Almost overnight at the close of Easter weekend, Revelstoke went from being a thriving resort community full of visitors to a relative ghost town. Speaking to business owners, many began seeing a slowdown as early as the mid March. Warm spring weather and the impending, impromptu early closure of Revelstoke Mountain Resort contributed to a quicker transition into the bi-annual “shoulder season”.
For many of us in town, the change was palpable the Tuesday after Easter. There were noticeably less vehicles, people and colourful toques cruising around downtown. On one hand those of us who live here permanently really love the calm that comes after a big winter. Some people can be heard saying that things are going back to normal, implying that the busy winter season is still unusual. It is true that it is nice to have “our” town back. Starting now and for the next few months we all start running into friends we may not have seen during the winter. Those of our community, who take hibernation to heart and keep their heads down for 5 months are so, are now sprouting back up.
While it’s great to see old faces again, what about all the new faces moving on? That’s part of living in a resort community. Just recently looking at old photos of my years in Revelstoke, I was a little surprised at all the people I’ve counted as friends who have come and gone from this place. Some have left to chase endless winters, or endless summers, as the case may be, but many have had to pull up roots in search of stable jobs and living wages. When the benefits of a tourism-based economy were discussed with the community pre-RMR days, was there an asterisk that said “but only for 5 months a year?”

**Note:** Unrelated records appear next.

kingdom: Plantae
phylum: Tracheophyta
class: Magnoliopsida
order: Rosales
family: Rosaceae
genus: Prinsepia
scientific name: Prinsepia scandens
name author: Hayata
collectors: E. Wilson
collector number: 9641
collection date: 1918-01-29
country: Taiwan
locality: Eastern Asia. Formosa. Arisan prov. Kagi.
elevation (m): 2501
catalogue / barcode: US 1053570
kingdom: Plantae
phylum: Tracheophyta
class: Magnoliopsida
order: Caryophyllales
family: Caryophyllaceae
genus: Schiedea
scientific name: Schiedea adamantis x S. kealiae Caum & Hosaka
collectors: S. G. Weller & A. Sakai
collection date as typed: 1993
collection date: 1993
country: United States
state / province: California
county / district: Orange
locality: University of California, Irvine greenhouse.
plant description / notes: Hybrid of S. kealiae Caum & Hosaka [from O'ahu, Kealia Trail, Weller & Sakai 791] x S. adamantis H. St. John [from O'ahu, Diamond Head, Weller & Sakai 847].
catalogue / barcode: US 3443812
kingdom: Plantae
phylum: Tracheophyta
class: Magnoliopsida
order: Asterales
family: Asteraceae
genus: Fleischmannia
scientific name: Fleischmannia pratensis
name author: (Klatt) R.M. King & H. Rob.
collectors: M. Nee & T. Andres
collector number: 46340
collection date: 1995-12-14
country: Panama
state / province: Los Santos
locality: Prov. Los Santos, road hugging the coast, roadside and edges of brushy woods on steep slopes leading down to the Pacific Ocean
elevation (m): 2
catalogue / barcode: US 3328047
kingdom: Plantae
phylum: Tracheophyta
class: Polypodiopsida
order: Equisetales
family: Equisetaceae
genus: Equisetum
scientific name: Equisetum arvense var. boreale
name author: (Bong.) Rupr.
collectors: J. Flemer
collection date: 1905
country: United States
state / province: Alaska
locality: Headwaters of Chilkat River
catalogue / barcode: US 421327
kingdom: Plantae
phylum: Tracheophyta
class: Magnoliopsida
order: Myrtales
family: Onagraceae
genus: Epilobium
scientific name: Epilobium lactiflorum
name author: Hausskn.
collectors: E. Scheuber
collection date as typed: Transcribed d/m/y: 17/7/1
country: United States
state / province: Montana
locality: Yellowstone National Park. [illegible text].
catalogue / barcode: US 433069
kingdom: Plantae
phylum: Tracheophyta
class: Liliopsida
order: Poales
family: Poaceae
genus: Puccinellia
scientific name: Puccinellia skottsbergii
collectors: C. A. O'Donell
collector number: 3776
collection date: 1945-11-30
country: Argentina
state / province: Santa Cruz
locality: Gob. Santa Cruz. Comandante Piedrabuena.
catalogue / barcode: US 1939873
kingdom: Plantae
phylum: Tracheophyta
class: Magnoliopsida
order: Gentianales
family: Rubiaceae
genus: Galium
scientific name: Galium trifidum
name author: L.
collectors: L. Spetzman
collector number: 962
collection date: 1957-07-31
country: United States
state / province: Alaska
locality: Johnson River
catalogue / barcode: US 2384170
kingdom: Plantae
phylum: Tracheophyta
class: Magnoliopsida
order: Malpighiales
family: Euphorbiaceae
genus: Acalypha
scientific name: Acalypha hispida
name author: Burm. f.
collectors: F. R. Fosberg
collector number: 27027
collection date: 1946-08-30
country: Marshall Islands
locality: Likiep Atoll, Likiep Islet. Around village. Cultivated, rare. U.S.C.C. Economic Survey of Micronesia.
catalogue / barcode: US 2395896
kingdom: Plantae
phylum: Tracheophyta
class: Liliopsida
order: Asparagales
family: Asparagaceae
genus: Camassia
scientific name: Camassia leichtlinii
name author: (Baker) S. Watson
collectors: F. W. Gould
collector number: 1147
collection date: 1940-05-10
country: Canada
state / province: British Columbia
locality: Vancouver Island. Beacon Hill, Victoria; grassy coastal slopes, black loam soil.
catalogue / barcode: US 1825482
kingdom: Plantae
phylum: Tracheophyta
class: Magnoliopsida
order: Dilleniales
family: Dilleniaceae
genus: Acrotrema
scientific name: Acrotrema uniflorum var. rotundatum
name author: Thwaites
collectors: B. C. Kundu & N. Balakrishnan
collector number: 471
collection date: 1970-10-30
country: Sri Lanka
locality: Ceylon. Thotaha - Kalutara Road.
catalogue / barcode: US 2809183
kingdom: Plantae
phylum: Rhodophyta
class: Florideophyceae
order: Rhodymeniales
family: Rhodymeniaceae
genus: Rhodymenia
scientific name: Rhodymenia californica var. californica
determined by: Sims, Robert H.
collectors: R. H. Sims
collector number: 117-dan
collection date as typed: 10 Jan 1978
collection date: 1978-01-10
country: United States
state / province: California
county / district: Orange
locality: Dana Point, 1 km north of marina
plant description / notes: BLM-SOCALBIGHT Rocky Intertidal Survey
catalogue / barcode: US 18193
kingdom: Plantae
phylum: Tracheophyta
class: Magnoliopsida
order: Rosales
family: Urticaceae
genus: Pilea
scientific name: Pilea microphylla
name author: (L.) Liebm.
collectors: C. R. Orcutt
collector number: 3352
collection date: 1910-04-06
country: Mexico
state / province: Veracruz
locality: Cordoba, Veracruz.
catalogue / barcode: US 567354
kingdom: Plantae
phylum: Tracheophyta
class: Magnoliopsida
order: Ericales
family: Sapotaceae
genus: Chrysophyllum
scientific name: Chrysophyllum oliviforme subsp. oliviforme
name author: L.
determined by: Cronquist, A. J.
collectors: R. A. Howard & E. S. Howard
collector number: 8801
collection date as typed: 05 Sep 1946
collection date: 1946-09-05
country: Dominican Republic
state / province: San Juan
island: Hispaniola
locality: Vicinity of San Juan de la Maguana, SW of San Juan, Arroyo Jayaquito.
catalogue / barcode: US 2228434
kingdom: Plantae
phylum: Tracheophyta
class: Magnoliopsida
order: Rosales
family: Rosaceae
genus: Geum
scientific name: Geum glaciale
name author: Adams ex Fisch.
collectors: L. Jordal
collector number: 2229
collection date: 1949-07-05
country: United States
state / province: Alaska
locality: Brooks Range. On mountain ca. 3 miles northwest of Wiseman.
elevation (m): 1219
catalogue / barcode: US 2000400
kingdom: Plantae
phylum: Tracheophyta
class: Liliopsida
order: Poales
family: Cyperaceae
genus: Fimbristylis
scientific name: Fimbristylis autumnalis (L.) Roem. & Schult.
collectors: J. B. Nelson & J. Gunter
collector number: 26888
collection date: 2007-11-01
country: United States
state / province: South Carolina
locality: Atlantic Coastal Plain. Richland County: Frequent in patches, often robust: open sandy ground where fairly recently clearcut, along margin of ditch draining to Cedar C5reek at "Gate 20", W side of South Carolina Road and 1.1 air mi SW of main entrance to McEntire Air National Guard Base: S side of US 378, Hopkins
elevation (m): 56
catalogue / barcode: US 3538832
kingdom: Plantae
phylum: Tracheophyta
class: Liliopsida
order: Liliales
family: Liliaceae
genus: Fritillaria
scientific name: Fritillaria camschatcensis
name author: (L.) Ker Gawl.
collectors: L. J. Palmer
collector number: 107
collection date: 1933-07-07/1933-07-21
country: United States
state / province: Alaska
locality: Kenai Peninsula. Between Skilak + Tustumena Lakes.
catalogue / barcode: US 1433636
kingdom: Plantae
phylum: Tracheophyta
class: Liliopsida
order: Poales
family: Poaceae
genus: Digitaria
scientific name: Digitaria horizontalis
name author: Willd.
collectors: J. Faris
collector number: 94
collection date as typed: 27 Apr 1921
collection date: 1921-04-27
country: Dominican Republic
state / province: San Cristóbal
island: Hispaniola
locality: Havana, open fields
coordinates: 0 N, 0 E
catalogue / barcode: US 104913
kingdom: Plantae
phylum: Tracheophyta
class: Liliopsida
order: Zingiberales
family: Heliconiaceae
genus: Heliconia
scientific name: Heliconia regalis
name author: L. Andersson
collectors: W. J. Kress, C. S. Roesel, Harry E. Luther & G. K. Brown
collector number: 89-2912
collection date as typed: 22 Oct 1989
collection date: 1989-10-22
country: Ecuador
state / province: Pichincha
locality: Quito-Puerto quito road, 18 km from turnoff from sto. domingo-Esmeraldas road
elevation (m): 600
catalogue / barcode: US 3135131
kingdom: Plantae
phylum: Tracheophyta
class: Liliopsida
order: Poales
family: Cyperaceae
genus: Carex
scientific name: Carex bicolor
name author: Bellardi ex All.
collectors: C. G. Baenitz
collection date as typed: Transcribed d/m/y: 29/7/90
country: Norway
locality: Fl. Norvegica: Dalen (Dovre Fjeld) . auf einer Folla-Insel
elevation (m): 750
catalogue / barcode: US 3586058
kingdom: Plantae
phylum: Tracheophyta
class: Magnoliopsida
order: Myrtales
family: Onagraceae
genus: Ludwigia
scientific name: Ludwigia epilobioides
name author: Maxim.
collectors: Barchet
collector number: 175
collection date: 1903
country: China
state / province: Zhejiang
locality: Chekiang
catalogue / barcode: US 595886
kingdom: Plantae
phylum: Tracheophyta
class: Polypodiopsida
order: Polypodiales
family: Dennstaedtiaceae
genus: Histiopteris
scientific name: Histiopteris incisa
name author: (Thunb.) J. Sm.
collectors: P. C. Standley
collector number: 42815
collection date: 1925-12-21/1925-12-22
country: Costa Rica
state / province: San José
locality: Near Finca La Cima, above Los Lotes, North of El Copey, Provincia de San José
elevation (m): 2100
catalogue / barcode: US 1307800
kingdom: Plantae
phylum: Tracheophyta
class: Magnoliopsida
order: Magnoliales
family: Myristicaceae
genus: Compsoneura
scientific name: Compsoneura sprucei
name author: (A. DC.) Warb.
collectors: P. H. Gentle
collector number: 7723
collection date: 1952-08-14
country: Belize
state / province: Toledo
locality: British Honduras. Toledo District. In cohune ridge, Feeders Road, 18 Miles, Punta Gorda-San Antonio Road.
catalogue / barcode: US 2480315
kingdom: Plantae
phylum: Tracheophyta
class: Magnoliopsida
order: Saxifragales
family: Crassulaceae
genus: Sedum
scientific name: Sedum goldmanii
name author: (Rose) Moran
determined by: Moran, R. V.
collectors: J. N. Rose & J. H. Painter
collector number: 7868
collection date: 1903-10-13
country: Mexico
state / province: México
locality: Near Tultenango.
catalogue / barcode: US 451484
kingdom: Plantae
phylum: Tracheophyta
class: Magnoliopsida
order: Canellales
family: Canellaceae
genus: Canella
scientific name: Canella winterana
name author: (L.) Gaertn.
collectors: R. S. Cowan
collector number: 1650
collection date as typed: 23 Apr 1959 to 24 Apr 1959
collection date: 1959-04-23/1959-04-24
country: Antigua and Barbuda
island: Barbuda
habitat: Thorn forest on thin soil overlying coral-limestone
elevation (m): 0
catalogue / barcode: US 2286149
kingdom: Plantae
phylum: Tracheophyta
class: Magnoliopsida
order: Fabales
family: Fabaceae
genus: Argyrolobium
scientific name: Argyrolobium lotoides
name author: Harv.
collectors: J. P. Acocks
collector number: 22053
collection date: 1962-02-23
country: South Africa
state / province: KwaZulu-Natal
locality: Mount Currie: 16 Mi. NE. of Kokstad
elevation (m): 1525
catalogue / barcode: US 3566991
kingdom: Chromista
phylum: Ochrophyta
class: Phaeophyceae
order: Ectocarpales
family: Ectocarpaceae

Whether or not the early closure of Revelstoke Mountain Resort had a large impact on local business is debatable. No doubt it impacted accommodations that likely lost spring bookings, not to mention the food and beverage sector. Many other business owners will tell you that they’ve never seen a change even during the “busy” winter months. Business is as business does, in Revelstoke. Maybe it’s time to shake things up a little bit?
Once upon a time there were rumours about a technology park development that would be developing land on the west bank of the Columbia River. Alas, it seems that the only remnant of that rumour is an old blog entry dating from 2008 (http://www.revsoftware.ca/blog/2008/10/22/revelstoke-city-council-endorses-high-tech-park-land-application/). Whether or not this project is still languishing in recession era hell is unknown. What is known is that the project could have added further diversity to the Revelstoke economy, creating a multitude of jobs at a variety of levels. Arguably the tourism industry has only served to create a plethora of low paying, entry-level positions.
Over the years the Chamber of Commerce and the City of Revelstoke Economic Development department have slowly been exploring ways of encouraging investment and developing diverse new industry in Revelstoke. This would make our economy more resilient, and create more opportunity for residents. Communities throughout BC incorporate incentives when marketing to potential investors. Whether through reductions in development cost charges or temporary tax relief, incentives are endlessly creative in encouraging investment and thereby growing the municipal tax base.
A larger tax base can lead to more equitable taxation, ending that ongoing argument. A larger tax base can lead to improved City services, perhaps putting to rest some concerns about planning and recreation priorities. Introducing new industry that develops higher paying employment opportunities, reduces the impact of people leaving town in search of living wages, affordable housing, the perceived high cost of goods and services, and more. In no way should this be interpreted as a silver bullet solution to the woes of Revelstoke. However a proactive strategy to economic enhancement could go a long way. We are lucky to have an Economic Development department in our community. This is not an office that exists in all municipalities. That age-old adage, “You have to spend money to make money”, rings true in this situation. Perhaps it is time we as a City support that office with more resources to move forward progressively?
No doubt there will be some who decry this column as challenge to change the community we love even further. However, it is a fact that at one time Revelstoke was the largest economic centre in the interior of British Columbia. Maybe we should try to return to our true roots?